Страница 19 из 23
Утром следующего дня Дронов предстал при полном параде.
Хозяин тоже одевался.
— Ты побрейся, — сказал Дронов. — Костюм одень, галстук, туфли почисть.
— Это еще зачем?
— Пойдем куда-нибудь, поговорим.
— В Серпухов, что ли, поедем, в ресторан?
— Зачем нам ресторан? Пойдем на волю, в лес.
— Так на хрена мне туфли чистить и галстук надевать — в лесу и так сойдет.
— Для себя. Ты уж уважь меня.
— Религиозный ты стал. В секте, что ли?
Хозяин сел бриться. А Дронов стал собирать мешок.
— Третью-то чашку зачем берешь?
— Надо.
— Ну-ну…
Дронов достал платок, развернул, и в руках засияла колодка орденов и медалей.
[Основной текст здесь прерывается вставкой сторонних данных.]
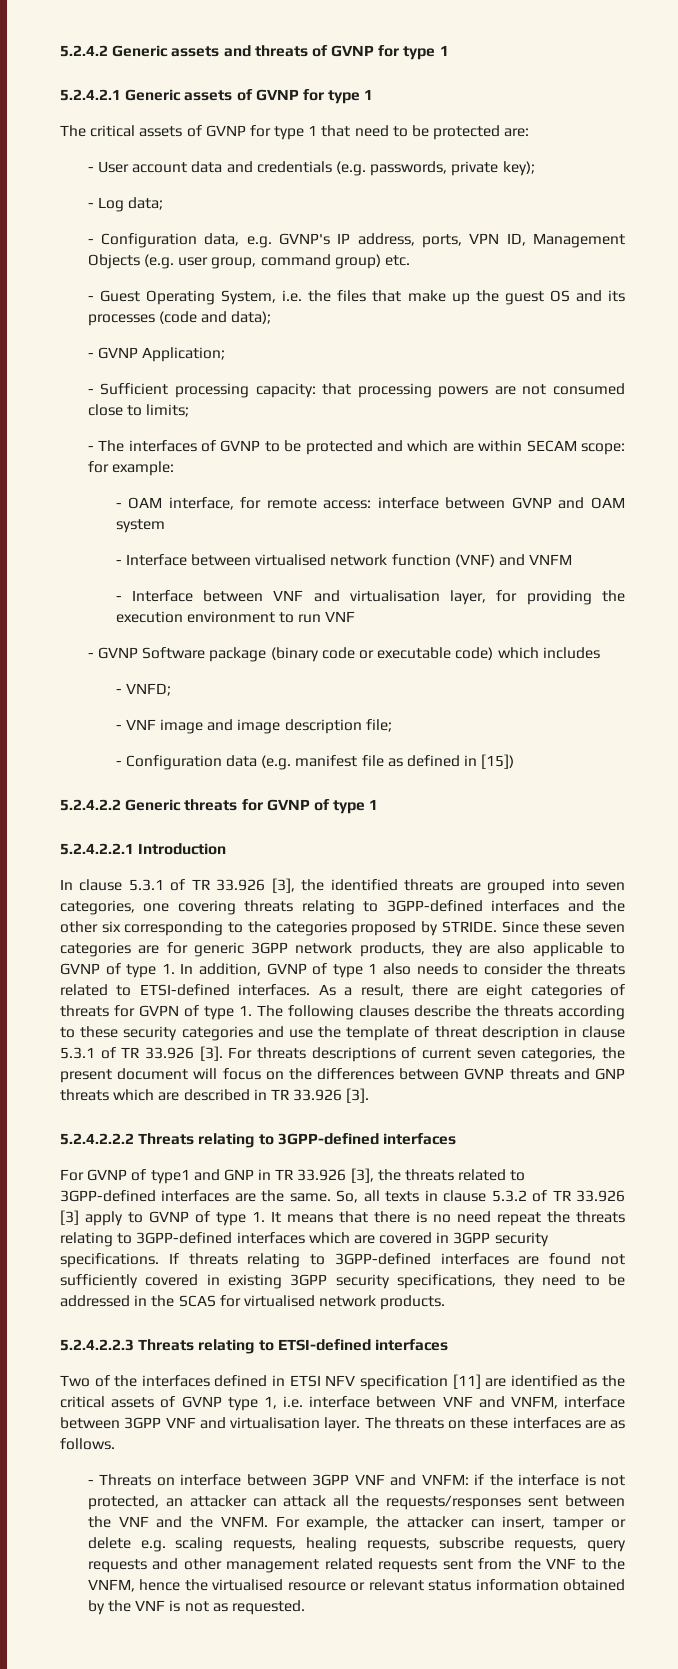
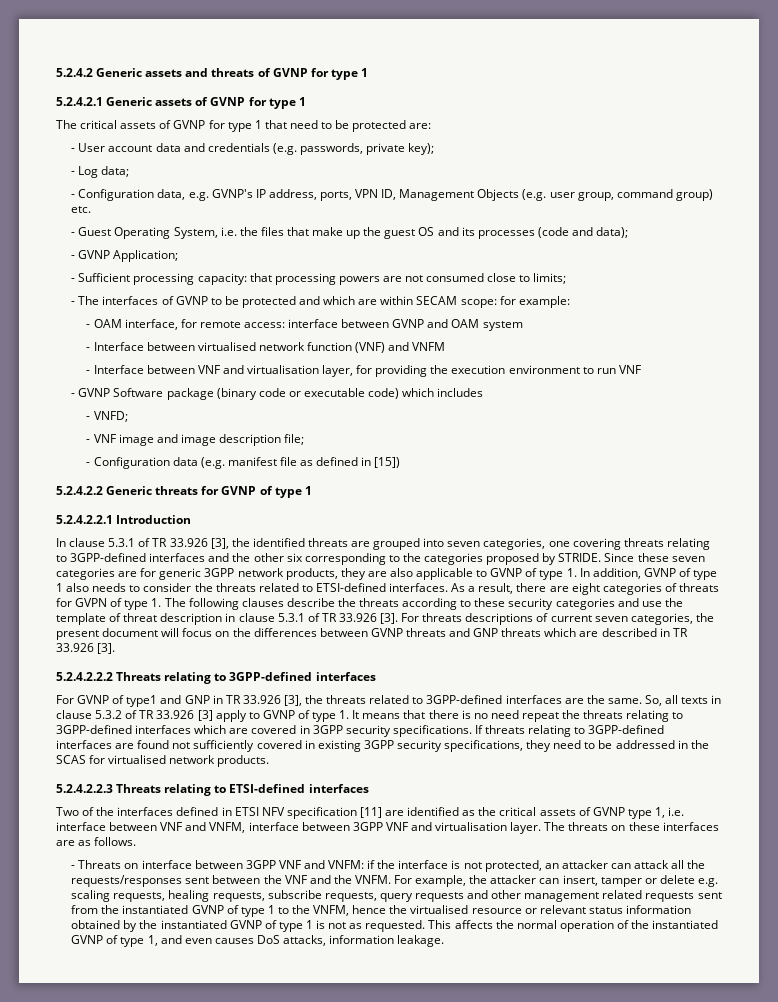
[546,1558,577,1569] VNF -> [122,905,275,917] instantiated GVNP of type 1
[135,1600,305,1615] VNF is not as requested. -> [160,920,719,932] [71,935,445,947] instantiated GVNP of type 1 is not as requested. This affects the normal operation of the instantiated GVNP of type 1, and even causes DoS attacks, information leakage.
Он прицепил ее к пиджаку.
Хозяин только покосился, но промолчал. Продолжал бриться.
— Ты тоже свои надень, — сказал Дронов.
— Мама! — крикнул хозяин. Появилась старушка. — Найди мои регалии, у тебя где-то в чулках валялись.
— Ордена у меня, — заспешила старушка, — а медали у Юрика. Он ведь две медальки променял…
— Вот засранец. Давай те, что остались.
— В райком собираетесь?
— В райком, — сказал хозяин. — Ты, мать, давай поживее.
Бабушка засуетилась. Достала пластмассовую коробку «800 лет Москве», вытащила нитки, веревочки, ленты, какие-то бумажки, старые письма, достала ордена. Порылась еще в одной коробке, но ничего не нашла. Ушла и вернулась с двумя медалями.
— Что-то маловато, — сказал хозяин, — больше было. За что ж я кровь проливал? — Он уже побрился и натягивал брюки.
— Ищу, ищу, — сказала старушка.
— Ищи, мать, как хлеб.
Хозяин одевался, а Дронов чистил его медали и ордена, мастерил какие-то ленточки, прилаживал их к пиджаку.
— Ты и ранения повесить хочешь? Зачем? Они все при нас, не скроешь.
— Надо.
— Раз надо — давай. Пиджак тоже уродовать будешь? — сказал он, глядя, как Дронов прикладывает к его пиджаку орден Красной Звезды.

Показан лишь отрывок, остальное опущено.